Het belfort van Gent is een 95-metere hoge belforttoren in het centrum van de Belgische stad Gent. De toren is de middelste toren van de beroemde Gentse torenrij, samen met de Sint-Niklaaskerk en de Sint-Baafskathedraal. Tegen het belfort staat ook de Gentse lakenhal.
Men begon waarschijnlijk te bouwen aan het belfort voor 1314, het jaar waaruit de eerste rekeningen dateren. Een plan in het Bijlokemuseum is van Jan van Haelst, meestermetser. In 1323 waren reeds vier bouwlagen (van de zes geplande) klaar. Tussen 1377 en 1380 werd een voorlopige houten torenbekroning opgetrokken. Daarop werd de legendarische 'Draak van Gent' gehesen. De volgende eeuwen werd de torenspits herhaaldelijk aangepast.
Na verschillende houten spitsen, kreeg het belfort in 1851 een neogotische gietijzeren spits.
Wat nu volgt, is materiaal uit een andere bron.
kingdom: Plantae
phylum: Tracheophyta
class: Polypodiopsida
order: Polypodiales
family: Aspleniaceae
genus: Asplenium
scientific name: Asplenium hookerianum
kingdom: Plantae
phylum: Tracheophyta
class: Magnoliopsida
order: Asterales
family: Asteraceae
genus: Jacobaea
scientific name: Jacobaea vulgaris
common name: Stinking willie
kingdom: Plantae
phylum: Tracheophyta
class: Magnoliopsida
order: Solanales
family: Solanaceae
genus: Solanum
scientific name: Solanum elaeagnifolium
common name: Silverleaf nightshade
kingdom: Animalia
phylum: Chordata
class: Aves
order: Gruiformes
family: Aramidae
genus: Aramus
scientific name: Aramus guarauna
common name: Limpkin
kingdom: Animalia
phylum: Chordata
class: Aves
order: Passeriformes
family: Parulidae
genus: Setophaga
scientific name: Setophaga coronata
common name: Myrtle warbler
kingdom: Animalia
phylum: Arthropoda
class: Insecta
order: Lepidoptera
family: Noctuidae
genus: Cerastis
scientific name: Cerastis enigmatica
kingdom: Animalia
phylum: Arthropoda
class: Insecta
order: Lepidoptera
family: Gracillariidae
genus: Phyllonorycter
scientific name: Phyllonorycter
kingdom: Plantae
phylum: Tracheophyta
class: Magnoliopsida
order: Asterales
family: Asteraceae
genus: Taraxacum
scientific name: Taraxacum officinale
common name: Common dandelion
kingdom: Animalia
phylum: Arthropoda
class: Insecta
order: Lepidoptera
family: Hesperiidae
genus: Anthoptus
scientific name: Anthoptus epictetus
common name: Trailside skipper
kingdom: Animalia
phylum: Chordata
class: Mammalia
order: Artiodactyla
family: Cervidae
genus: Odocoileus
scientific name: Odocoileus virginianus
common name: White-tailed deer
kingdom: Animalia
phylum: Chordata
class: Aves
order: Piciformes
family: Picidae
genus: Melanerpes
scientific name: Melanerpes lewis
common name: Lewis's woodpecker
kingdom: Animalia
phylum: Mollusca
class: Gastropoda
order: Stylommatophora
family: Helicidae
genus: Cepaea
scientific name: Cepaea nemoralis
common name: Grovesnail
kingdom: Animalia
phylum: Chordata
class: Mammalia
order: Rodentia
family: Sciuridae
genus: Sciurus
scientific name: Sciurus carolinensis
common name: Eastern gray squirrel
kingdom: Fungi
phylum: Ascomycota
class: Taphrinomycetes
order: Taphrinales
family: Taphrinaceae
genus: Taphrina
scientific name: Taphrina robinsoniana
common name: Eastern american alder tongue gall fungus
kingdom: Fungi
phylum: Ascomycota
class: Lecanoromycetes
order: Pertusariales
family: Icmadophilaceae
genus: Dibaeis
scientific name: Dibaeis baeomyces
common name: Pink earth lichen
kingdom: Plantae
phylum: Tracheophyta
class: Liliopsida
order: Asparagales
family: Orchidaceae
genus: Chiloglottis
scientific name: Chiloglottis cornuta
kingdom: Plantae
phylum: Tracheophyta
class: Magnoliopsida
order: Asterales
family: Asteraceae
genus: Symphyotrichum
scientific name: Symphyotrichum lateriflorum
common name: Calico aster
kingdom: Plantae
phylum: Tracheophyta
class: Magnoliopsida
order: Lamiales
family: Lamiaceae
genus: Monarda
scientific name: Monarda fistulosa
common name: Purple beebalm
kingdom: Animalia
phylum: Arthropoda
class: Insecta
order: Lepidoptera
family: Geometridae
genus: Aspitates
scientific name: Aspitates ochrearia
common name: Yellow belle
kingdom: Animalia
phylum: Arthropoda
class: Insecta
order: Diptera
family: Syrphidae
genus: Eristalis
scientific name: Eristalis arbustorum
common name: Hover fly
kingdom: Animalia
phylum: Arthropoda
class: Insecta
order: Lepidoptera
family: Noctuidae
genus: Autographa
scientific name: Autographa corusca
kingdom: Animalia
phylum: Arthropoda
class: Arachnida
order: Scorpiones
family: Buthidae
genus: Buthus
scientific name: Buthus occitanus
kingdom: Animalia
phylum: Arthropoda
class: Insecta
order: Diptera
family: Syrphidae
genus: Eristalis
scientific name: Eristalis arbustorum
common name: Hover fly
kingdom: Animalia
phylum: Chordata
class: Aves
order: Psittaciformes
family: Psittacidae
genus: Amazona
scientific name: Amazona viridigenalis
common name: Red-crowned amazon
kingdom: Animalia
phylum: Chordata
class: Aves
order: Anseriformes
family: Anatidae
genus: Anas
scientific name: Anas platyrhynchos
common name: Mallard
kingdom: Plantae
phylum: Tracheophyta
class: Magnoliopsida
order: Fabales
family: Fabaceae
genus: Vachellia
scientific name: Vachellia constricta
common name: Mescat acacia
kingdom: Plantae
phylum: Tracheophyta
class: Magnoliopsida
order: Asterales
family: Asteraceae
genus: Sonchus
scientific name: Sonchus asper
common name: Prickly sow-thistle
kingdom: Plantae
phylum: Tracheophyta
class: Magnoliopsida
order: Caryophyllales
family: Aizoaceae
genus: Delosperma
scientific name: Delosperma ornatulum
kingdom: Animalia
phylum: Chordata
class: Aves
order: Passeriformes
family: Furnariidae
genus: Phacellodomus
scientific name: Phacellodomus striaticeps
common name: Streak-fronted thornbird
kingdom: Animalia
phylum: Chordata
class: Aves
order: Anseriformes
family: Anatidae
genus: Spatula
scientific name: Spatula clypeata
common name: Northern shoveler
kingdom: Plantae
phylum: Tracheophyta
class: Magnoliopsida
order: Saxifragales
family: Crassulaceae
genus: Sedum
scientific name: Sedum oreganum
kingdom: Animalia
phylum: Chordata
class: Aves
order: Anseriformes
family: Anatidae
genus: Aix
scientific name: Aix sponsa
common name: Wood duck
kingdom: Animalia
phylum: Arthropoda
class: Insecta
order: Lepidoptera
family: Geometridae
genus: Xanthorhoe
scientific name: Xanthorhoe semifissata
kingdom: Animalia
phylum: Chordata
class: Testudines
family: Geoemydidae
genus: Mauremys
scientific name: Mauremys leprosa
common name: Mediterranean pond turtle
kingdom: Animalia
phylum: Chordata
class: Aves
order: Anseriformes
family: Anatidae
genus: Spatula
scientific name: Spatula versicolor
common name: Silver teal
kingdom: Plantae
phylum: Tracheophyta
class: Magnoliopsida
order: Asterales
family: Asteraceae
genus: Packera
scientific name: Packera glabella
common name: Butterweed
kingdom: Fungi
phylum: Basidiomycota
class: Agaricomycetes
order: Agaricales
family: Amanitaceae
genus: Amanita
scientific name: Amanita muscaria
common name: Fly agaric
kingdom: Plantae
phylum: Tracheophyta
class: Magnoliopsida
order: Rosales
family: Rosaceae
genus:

Een halve eeuw later was de staat van de spits echter te slecht geworden, en met de Wereldtentoonstelling van 1913 in het vooruitzicht werd een wedstrijd uitgeschreven voor een nieuwe spits. Een voorstel van Valentin Vaerwyck, gebaseerd op de middeleeuwse spits, werd goedgekeurd. Doordat de werken snel moesten gebeuren, bleken er achteraf vele gebreken te zijn, onder meer in de verbinding tussen de stenen romp en het nieuwe stenen klokkenhuis. In 1967 en 1980 werden daarom restauratiewerken uitgevoerd.
Sinds 1936 is het beschermd als monument. Het belfort van Gent behoort samen met de Lakenhal en de Mammelokker sinds 1999 ook tot het Werelderfgoed van de UNESCO.
Met de bouw van de lakenhal, die tegen het Belfort aanleunt, werd begonnen in 1425 en stopgezet in 1445. Van de elf geplande traveeën werden er slechts zeven gebouwd. In 1903 werden de vier ontbrekende traveeën bijgebouwd volgens de oorspronkelijke plannen.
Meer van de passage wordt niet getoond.